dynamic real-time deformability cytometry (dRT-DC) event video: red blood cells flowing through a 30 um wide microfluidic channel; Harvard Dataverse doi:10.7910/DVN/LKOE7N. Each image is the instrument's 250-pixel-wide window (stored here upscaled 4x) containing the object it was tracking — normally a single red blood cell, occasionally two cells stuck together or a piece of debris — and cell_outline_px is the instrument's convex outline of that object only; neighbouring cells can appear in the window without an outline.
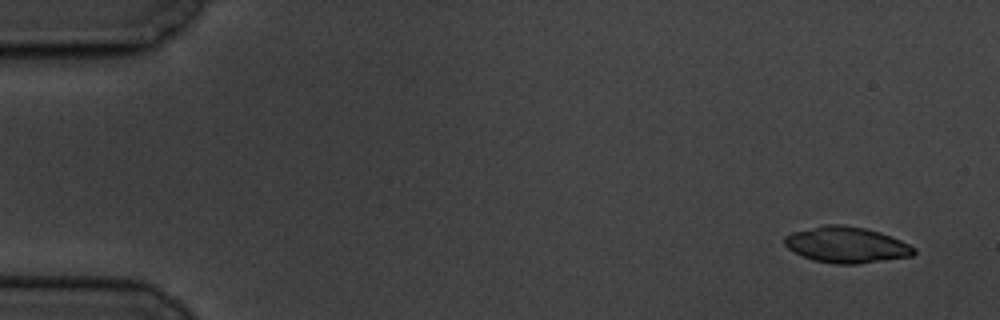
{"species": "common noctule bat (a hibernating species)", "species_latin": "Nyctalus noctula", "temperature_condition": "cold", "stored_images_in_passage": 5, "camera_frame_rate_fps": 3000, "um_per_image_px": 0.085, "animal": {"sex": "male", "body_mass_g": 19.5, "forearm_length_mm": 54.6}, "frame": {"image": 1, "passage_image": 1, "time_ms": 0.0, "image_size_px": [1000, 320], "cell_outline_px": [[916, 252], [912, 256], [856, 264], [836, 264], [812, 260], [788, 248], [784, 244], [784, 236], [792, 232], [824, 224], [840, 224], [864, 228], [880, 232], [900, 240], [916, 248]], "centroid_in_image_um": [71.94, 20.8], "position_along_channel_um": 13.1, "area_um2": 27.05}}
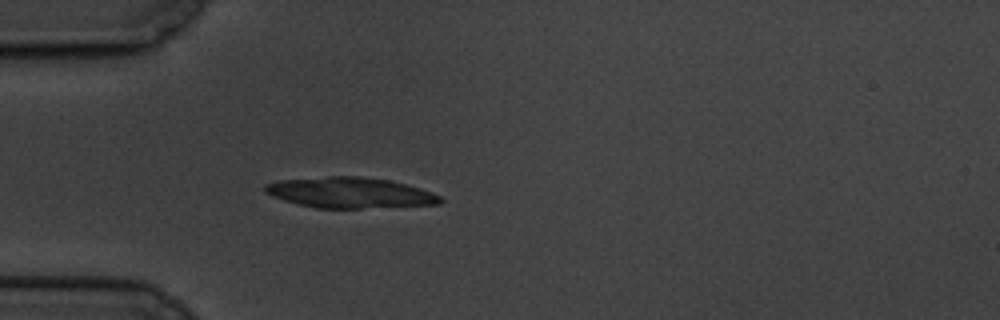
{"frame": {"image": 2, "passage_image": 5, "time_ms": 4.667, "image_size_px": [1000, 320], "cell_outline_px": [[444, 200], [440, 204], [360, 208], [316, 208], [284, 200], [272, 196], [264, 192], [264, 184], [276, 180], [328, 176], [360, 176], [388, 180], [420, 188], [432, 192], [440, 196]], "centroid_in_image_um": [29.71, 16.37], "position_along_channel_um": 55.3, "area_um2": 31.27}}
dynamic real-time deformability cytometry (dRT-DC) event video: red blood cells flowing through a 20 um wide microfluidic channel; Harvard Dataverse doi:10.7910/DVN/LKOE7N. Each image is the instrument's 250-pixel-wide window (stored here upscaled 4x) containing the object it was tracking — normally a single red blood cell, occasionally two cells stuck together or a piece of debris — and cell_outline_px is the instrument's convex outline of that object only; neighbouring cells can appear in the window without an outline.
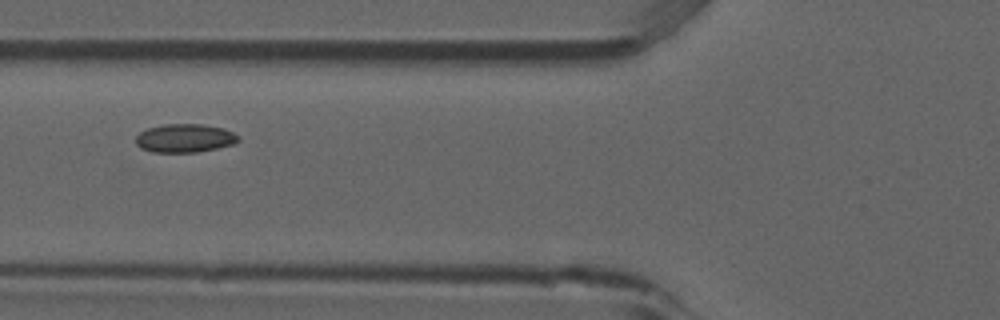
{"species": "common noctule bat (a hibernating species)", "species_latin": "Nyctalus noctula", "temperature_condition": "room temperature", "stored_images_in_passage": 7, "camera_frame_rate_fps": 3000, "um_per_image_px": 0.085, "animal": {"sex": "male", "forearm_length_mm": 52.5}, "frame": {"image": 1, "passage_image": 5, "time_ms": 1.333, "image_size_px": [1000, 320], "cell_outline_px": [[240, 140], [232, 144], [216, 148], [196, 152], [152, 152], [140, 148], [136, 144], [136, 136], [140, 132], [148, 128], [164, 124], [204, 124], [224, 128], [240, 136]], "centroid_in_image_um": [15.7, 11.74], "position_along_channel_um": 110.1, "area_um2": 17.05}}
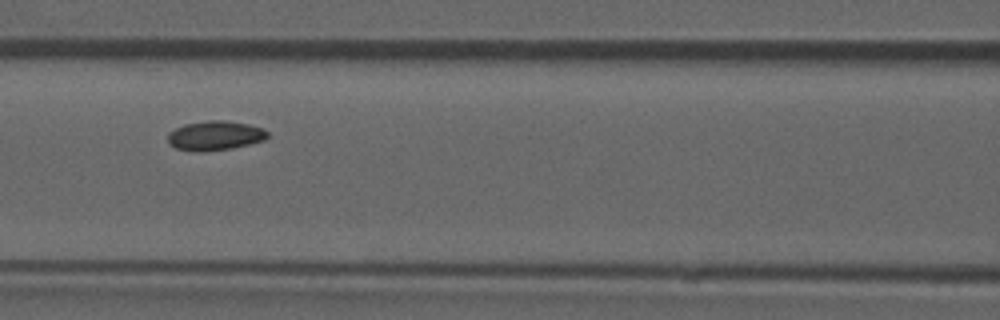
{"frame": {"image": 2, "passage_image": 6, "time_ms": 1.667, "image_size_px": [1000, 320], "cell_outline_px": [[268, 136], [264, 140], [248, 144], [228, 148], [176, 148], [168, 144], [168, 132], [184, 124], [208, 120], [224, 120], [248, 124], [264, 128], [268, 132]], "centroid_in_image_um": [18.31, 11.46], "position_along_channel_um": 148.3, "area_um2": 16.24}}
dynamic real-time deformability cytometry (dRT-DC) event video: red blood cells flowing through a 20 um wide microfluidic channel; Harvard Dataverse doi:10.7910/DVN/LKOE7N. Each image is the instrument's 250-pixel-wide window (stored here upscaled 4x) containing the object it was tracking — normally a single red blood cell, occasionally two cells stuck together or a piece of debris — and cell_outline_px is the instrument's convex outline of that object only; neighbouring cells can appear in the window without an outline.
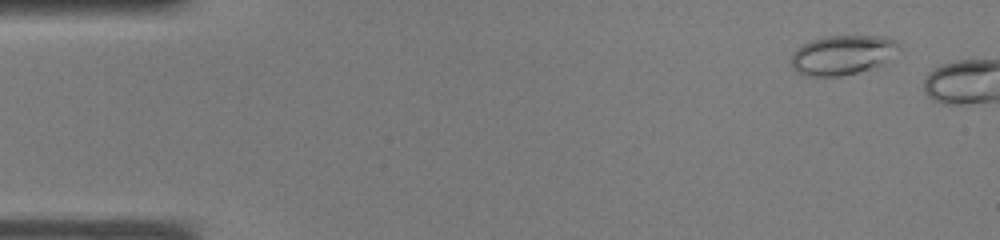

## Exercise aim
Return the records exactly. Don't carry the pictures over.

## Answer in full
dynamic real-time deformability cytometry (dRT-DC) event video: red blood cells flowing through a 30 um wide microfluidic channel; Harvard Dataverse doi:10.7910/DVN/LKOE7N. Each image is the instrument's 250-pixel-wide window (stored here upscaled 4x) containing the object it was tracking — normally a single red blood cell, occasionally two cells stuck together or a piece of debris — and cell_outline_px is the instrument's convex outline of that object only; neighbouring cells can appear in the window without an outline.
{"species": "common noctule bat (a hibernating species)", "species_latin": "Nyctalus noctula", "temperature_condition": "cold", "stored_images_in_passage": 5, "camera_frame_rate_fps": 3000, "um_per_image_px": 0.085, "animal": {"sex": "male", "body_mass_g": 19.5, "forearm_length_mm": 54.6}, "frame": {"image": 1, "passage_image": 1, "time_ms": 0.0, "image_size_px": [1000, 320], "cell_outline_px": [[916, 252], [912, 256], [856, 264], [836, 264], [812, 260], [788, 248], [784, 244], [784, 236], [792, 232], [824, 224], [840, 224], [864, 228], [880, 232], [900, 240], [916, 248]], "centroid_in_image_um": [71.94, 20.8], "position_along_channel_um": 13.1, "area_um2": 27.05}}
{"frame": {"image": 2, "passage_image": 5, "time_ms": 4.667, "image_size_px": [1000, 320], "cell_outline_px": [[444, 200], [440, 204], [360, 208], [316, 208], [284, 200], [272, 196], [264, 192], [264, 184], [276, 180], [328, 176], [360, 176], [388, 180], [420, 188], [432, 192], [440, 196]], "centroid_in_image_um": [29.71, 16.37], "position_along_channel_um": 55.3, "area_um2": 31.27}}
dynamic real-time deformability cytometry (dRT-DC) event video: red blood cells flowing through a 20 um wide microfluidic channel; Harvard Dataverse doi:10.7910/DVN/LKOE7N. Each image is the instrument's 250-pixel-wide window (stored here upscaled 4x) containing the object it was tracking — normally a single red blood cell, occasionally two cells stuck together or a piece of debris — and cell_outline_px is the instrument's convex outline of that object only; neighbouring cells can appear in the window without an outline.
{"species": "common noctule bat (a hibernating species)", "species_latin": "Nyctalus noctula", "temperature_condition": "room temperature", "stored_images_in_passage": 7, "camera_frame_rate_fps": 3000, "um_per_image_px": 0.085, "animal": {"sex": "male", "forearm_length_mm": 52.5}, "frame": {"image": 1, "passage_image": 5, "time_ms": 1.333, "image_size_px": [1000, 320], "cell_outline_px": [[240, 140], [232, 144], [216, 148], [196, 152], [152, 152], [140, 148], [136, 144], [136, 136], [140, 132], [148, 128], [164, 124], [204, 124], [224, 128], [240, 136]], "centroid_in_image_um": [15.7, 11.74], "position_along_channel_um": 110.1, "area_um2": 17.05}}
{"frame": {"image": 2, "passage_image": 6, "time_ms": 1.667, "image_size_px": [1000, 320], "cell_outline_px": [[268, 136], [264, 140], [248, 144], [228, 148], [176, 148], [168, 144], [168, 132], [184, 124], [208, 120], [224, 120], [248, 124], [264, 128], [268, 132]], "centroid_in_image_um": [18.31, 11.46], "position_along_channel_um": 148.3, "area_um2": 16.24}}
dynamic real-time deformability cytometry (dRT-DC) event video: red blood cells flowing through a 20 um wide microfluidic channel; Harvard Dataverse doi:10.7910/DVN/LKOE7N. Each image is the instrument's 250-pixel-wide window (stored here upscaled 4x) containing the object it was tracking — normally a single red blood cell, occasionally two cells stuck together or a piece of debris — and cell_outline_px is the instrument's convex outline of that object only; neighbouring cells can appear in the window without an outline.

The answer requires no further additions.